Exercise prompt:
Rewrite the part of the records that opens with the line containing "рекомендуется провести тестирование на" and closes with the line containing "деревянная палочка);" as a JSON list of strings, one string per line, with both of those lines included and blank lines left out.

###

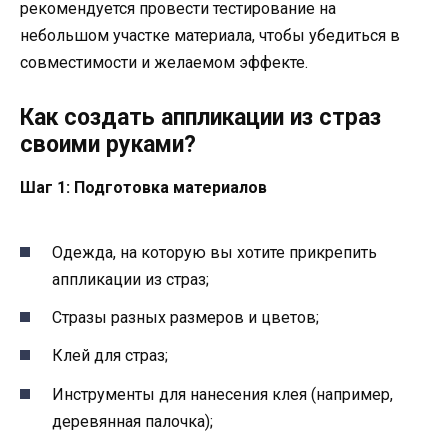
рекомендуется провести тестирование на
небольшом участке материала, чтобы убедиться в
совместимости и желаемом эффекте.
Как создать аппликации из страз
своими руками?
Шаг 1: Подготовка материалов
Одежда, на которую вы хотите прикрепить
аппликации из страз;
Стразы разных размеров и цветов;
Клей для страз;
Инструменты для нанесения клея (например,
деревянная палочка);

###

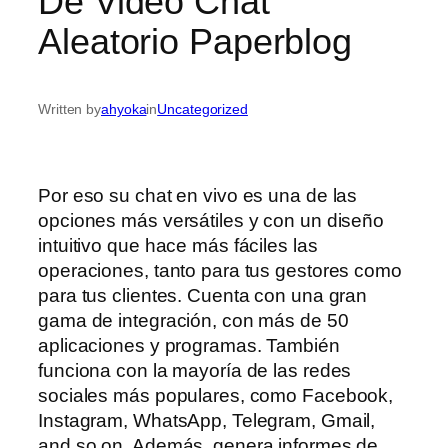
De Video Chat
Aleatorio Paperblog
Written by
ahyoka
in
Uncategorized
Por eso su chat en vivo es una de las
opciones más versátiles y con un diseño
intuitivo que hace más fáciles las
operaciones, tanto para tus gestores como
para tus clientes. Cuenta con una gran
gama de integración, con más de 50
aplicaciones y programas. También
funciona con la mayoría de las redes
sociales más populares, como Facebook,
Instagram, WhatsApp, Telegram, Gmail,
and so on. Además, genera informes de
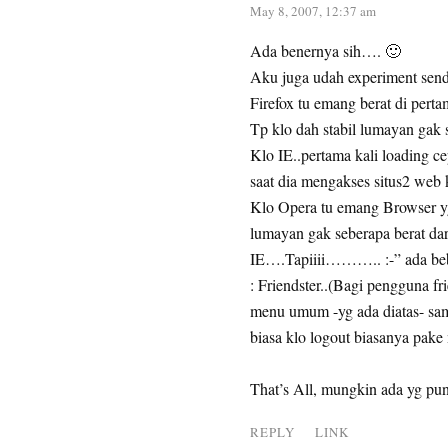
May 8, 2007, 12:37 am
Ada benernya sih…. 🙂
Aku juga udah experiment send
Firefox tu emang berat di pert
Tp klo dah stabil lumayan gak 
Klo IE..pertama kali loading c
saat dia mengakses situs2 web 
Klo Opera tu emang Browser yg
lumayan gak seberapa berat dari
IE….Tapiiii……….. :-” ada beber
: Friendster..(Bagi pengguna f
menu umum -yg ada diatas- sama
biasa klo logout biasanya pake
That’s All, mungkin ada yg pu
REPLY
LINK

###

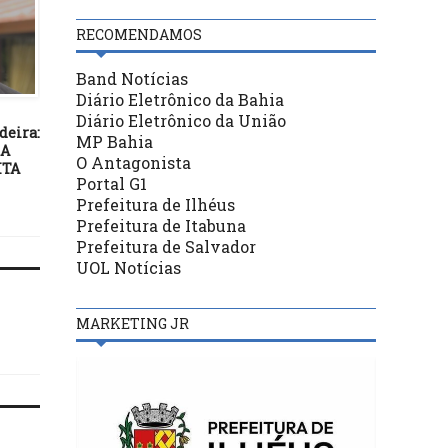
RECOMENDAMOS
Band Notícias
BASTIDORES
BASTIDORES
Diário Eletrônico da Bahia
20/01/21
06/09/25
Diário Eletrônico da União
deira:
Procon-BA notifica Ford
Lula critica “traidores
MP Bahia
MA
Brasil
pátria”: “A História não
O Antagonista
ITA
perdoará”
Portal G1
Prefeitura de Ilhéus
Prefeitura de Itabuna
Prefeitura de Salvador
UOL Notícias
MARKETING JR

###

Your response:
[
  "рекомендуется провести тестирование на",
  "небольшом участке материала, чтобы убедиться в",
  "совместимости и желаемом эффекте.",
  "Как создать аппликации из страз",
  "своими руками?",
  "Шаг 1: Подготовка материалов",
  "Одежда, на которую вы хотите прикрепить",
  "аппликации из страз;",
  "Стразы разных размеров и цветов;",
  "Клей для страз;",
  "Инструменты для нанесения клея (например,",
  "деревянная палочка);"
]